A Methodology Based on Deep Q-Learning/Genetic Algorithms for Optimizing COVID-19 Pandemic Government Actions

2020 , Miralles-Pechuán, Luis , Jiménez, Fernando , Ponce, Hiram , Martinez-Villaseñor, Lourdes

Whenever countries are threatened by a pandemic, as is the case with the COVID-19 virus, governments need help to take the right actions to safeguard public health as well as to mitigate the negative effects on the economy. A restrictive approach can seriously damage the economy. Conversely, a relaxed one may put at risk a high percentage of the population. Other investigations in this area are focused on modelling the spread of the virus or estimating the impact of the different measures on its propagation. However, in this paper, we propose a new methodology for helping governments in planning the phases to combat the pandemic based on their priorities. To this end, we implement the SEIR epidemiological model to represent the evolution of the COVID-19 virus on the population.
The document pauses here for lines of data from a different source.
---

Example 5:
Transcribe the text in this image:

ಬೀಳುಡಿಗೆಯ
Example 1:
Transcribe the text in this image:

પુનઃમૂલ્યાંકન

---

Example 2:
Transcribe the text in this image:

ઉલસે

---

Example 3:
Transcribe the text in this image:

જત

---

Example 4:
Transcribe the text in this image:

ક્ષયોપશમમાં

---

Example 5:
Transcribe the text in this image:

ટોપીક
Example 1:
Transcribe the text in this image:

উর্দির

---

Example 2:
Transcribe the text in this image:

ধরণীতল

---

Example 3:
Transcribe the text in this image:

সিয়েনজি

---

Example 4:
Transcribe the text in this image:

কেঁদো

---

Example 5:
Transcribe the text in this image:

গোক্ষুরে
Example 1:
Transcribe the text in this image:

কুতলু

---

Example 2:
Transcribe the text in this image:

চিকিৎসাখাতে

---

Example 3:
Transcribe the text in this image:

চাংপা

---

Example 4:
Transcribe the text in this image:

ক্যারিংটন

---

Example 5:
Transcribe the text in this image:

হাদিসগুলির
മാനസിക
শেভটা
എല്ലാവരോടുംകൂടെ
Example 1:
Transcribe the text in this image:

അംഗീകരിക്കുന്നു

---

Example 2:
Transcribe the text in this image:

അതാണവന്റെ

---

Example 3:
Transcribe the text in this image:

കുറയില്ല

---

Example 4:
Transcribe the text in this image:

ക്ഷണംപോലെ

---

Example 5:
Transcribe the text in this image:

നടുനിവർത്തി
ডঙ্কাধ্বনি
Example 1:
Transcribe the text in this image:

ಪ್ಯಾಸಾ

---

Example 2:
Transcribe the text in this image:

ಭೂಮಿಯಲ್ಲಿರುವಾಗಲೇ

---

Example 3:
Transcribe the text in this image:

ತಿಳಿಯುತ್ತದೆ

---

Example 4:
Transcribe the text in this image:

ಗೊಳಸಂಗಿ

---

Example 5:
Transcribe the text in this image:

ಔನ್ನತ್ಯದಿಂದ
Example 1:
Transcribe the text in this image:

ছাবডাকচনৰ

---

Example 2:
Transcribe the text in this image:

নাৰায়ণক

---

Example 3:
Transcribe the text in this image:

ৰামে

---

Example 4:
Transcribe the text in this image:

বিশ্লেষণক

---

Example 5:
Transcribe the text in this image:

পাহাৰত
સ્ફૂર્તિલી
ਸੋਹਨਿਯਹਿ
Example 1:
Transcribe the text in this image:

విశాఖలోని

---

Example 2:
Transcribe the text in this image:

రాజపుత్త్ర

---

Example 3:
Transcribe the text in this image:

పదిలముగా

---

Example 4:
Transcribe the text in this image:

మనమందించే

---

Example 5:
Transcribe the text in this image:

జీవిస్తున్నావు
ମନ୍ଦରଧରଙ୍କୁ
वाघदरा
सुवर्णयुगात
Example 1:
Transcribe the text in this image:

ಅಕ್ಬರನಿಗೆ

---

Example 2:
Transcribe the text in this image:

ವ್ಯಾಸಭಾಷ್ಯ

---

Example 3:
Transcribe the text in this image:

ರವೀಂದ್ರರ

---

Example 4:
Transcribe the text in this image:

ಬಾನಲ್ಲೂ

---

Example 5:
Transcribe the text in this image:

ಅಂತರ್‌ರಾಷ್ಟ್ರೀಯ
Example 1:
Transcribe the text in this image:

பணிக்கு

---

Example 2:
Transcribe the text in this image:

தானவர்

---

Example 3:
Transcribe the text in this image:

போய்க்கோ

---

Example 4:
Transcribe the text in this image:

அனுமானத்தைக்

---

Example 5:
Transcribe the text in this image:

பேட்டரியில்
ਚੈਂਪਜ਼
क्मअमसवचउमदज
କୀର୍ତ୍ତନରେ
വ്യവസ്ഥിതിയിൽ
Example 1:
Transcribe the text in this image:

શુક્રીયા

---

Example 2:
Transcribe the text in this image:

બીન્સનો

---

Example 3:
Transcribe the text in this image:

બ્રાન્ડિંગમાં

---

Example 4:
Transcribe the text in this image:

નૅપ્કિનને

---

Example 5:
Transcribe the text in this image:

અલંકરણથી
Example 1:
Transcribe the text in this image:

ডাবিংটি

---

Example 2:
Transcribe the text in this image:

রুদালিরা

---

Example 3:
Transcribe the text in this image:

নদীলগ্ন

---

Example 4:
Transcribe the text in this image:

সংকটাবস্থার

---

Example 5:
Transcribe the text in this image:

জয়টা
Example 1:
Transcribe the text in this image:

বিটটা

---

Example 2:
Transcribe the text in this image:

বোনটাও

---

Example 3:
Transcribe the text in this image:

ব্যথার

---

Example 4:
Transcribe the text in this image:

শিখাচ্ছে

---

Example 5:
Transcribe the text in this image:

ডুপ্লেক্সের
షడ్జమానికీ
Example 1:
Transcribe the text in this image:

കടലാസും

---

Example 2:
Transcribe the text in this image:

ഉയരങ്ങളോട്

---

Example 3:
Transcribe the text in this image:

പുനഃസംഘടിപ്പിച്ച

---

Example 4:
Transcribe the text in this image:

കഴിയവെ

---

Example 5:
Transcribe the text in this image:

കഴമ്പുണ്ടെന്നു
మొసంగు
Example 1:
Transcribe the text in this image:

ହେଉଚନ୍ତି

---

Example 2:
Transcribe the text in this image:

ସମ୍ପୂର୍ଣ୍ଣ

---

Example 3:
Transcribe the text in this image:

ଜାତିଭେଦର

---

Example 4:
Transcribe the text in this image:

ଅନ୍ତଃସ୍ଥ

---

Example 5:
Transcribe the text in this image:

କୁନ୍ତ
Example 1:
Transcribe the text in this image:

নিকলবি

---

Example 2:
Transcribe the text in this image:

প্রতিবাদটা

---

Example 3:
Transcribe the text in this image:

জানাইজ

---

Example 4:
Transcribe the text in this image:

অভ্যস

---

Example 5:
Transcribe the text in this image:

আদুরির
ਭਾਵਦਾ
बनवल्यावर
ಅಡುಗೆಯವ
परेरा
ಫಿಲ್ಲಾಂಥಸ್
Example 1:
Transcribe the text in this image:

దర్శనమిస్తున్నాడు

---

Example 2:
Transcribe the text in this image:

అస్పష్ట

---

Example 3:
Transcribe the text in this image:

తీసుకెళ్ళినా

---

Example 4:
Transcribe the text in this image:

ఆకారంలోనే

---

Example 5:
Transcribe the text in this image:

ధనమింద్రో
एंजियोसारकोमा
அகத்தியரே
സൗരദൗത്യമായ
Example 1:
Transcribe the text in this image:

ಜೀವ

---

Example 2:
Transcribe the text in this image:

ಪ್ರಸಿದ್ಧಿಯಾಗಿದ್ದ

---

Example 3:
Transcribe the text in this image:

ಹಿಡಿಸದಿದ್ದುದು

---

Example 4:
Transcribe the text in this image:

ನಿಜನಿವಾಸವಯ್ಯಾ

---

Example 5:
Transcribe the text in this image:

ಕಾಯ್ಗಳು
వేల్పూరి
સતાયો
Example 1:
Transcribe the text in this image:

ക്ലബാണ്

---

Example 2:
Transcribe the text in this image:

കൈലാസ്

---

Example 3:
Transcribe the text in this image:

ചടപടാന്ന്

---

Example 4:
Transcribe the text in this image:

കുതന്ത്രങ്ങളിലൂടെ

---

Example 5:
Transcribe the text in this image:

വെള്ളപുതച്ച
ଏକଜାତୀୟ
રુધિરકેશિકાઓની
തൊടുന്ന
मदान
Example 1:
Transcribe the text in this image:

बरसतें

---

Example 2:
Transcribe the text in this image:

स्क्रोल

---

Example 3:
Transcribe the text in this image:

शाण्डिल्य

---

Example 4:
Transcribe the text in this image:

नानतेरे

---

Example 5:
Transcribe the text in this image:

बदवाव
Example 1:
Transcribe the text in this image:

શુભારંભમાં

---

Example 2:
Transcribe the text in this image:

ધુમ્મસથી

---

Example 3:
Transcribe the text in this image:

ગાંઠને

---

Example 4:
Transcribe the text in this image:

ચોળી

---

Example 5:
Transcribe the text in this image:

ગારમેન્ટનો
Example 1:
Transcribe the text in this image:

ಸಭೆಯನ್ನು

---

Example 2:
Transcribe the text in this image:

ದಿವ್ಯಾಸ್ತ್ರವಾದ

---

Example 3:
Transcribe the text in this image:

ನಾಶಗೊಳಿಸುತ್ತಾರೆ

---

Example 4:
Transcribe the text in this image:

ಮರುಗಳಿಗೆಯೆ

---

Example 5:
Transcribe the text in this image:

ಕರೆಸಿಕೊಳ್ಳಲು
To optimize the best sequences of actions governments can take, we propose a methodology with two approaches, one based on Deep Q-Learning and another one based on Genetic Algorithms. The sequences of actions (confinement, self-isolation, two-meter distance or not taking restrictions) are evaluated according to a reward system focused on meeting two objectives: firstly, getting few people infected so that hospitals are not overwhelmed, and secondly, avoiding taking drastic measures which could cause serious damage to the economy. The conducted experiments evaluate our methodology based on the accumulated rewards during the established period. The experiments also prove that it is a valid tool for governments to reduce the negative effects of a pandemic by optimizing the planning of the phases. According to our results, the approach based on Deep Q-Learning outperforms the one based on Genetic Algorithms. © 2020 ACM.